Rumor-rumor yang menyebutkan bug baru dalam software OpenSSL telah menyebar di Twitter dan laman-laman teknologi dalam beberapa hari terakhir, telah mendorong para profesional keamanan jaringan korporat untuk bersiap menghadapi serangan besar pekan ini.

Sejauh ini tahun ini, mereka telah merespons bug "Heartbleed" dalam OpenSSL pada April yang berdampak pada sekitar dua pertiga semua laman dan ribuan produk teknologi lainnya, selain bug "Shellshock" bulan lalu dalam software Unix bernama Bash.

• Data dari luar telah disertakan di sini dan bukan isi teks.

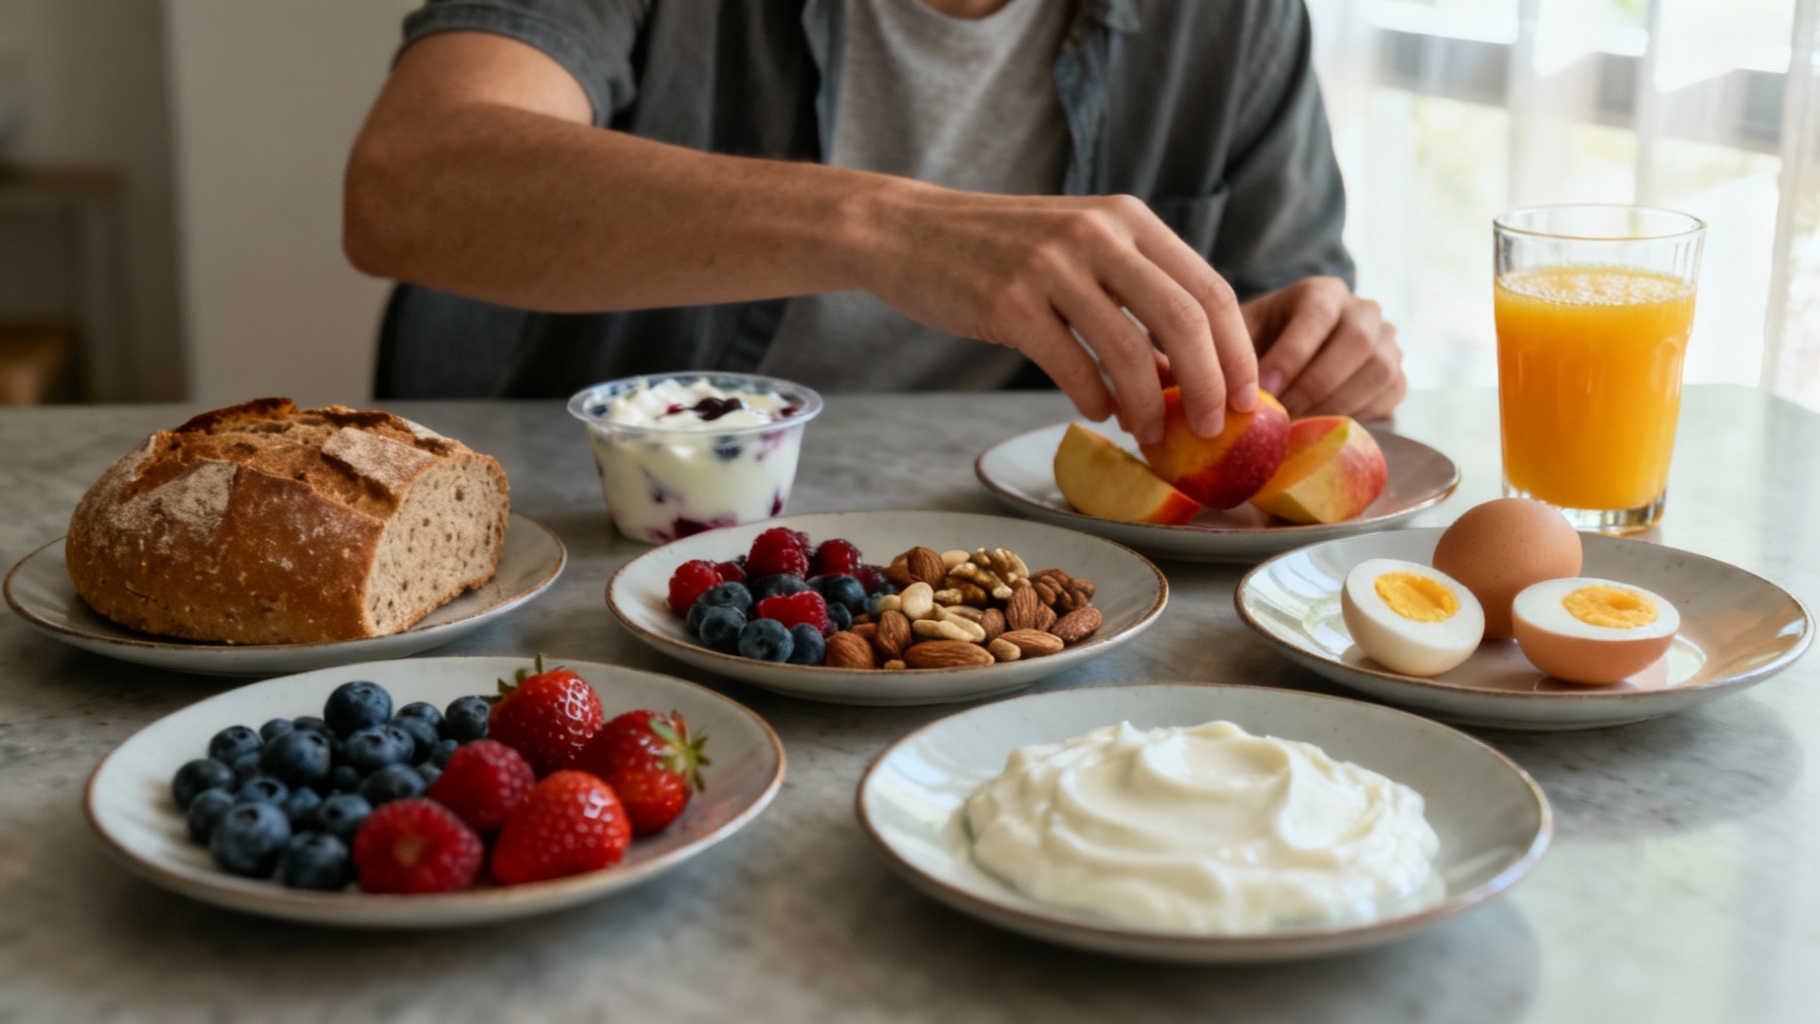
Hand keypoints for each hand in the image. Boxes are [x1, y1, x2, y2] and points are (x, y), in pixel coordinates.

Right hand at [858, 185, 1258, 443]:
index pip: (1210, 288)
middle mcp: (1097, 234)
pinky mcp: (1009, 302)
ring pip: (1130, 349)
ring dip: (1151, 405)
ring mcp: (1052, 266)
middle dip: (1210, 386)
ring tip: (1152, 435)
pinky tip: (1098, 410)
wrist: (908, 231)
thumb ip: (1133, 293)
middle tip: (1213, 430)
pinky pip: (1072, 365)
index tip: (1249, 400)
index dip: (1238, 351)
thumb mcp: (1078, 247)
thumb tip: (1186, 368)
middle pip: (1185, 319)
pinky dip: (1095, 399)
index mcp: (1127, 218)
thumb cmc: (999, 250)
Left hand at [1246, 277, 1405, 420]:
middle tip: (1283, 414)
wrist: (1285, 357)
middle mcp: (1362, 310)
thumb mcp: (1240, 338)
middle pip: (1358, 341)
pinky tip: (1324, 426)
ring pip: (1380, 370)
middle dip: (1316, 385)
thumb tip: (1241, 396)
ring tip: (1300, 424)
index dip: (1292, 354)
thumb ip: (1239, 356)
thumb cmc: (1256, 346)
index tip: (1264, 390)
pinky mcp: (1395, 375)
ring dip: (1338, 404)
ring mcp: (1386, 342)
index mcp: (1323, 292)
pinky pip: (1391, 396)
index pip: (1318, 314)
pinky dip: (1359, 415)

Namun para pakar keamanan internet mengatakan bug yang disingkapkan Selasa malam dan bisa membuat peretas mencuri "cookies" browser itu tidaklah sebahaya dua bug sebelumnya.

"Yang ini sangat rumit. Bug ini menuntut peretas memiliki dulu posisi aman dalam jaringan," kata Ivan Ristic, direktur riset keamanan aplikasi pada Qualys dan juga pakar SSL.

Jeff Moss, pendiri konferensi peretasan Def Con dan penasehat pada Departemen Keamanan Dalam Negeri AS mengatakan bahwa peretas yang berhasil bisa mengeksploitasi bug demi mencuri sesi cookies pada browser untuk mengendalikan akun penyedia email, jejaring sosial dan bank yang memanfaatkan teknologi itu.

Namun untuk menempuhnya, peretes mesti meluncurkan serangan yang menempatkan si penyerang ada di antara korban dan laman yang mereka kunjungi.

Pendekatan yang biasa dilakukan adalah menciptakan hot spot WiFi jadi-jadian di kafe internet, kata dia.

Matthew Green, asisten profesor riset pada jurusan ilmu komputer Universitas Johns Hopkins menyebut kerentanan ini tidak seburuk Heartbleed yang memungkinkan peretas mengintai atau mencuri kuantitas data maha luas atau Shellshock yang membuat peretas bisa mengendalikan komputer dari jarak jauh.

Dia menyarankan kalangan bisnis dan pengguna komputer untuk mematikan teknologi SSL 3.0 dalam server dan browsernya, namun ini adalah proses yang sulit bagi pengguna komputer biasa.

"Memang tidak akan merusak infrastruktu internet, namun ini akan sulit untuk diatasi," kata dia seperti dikutip Reuters.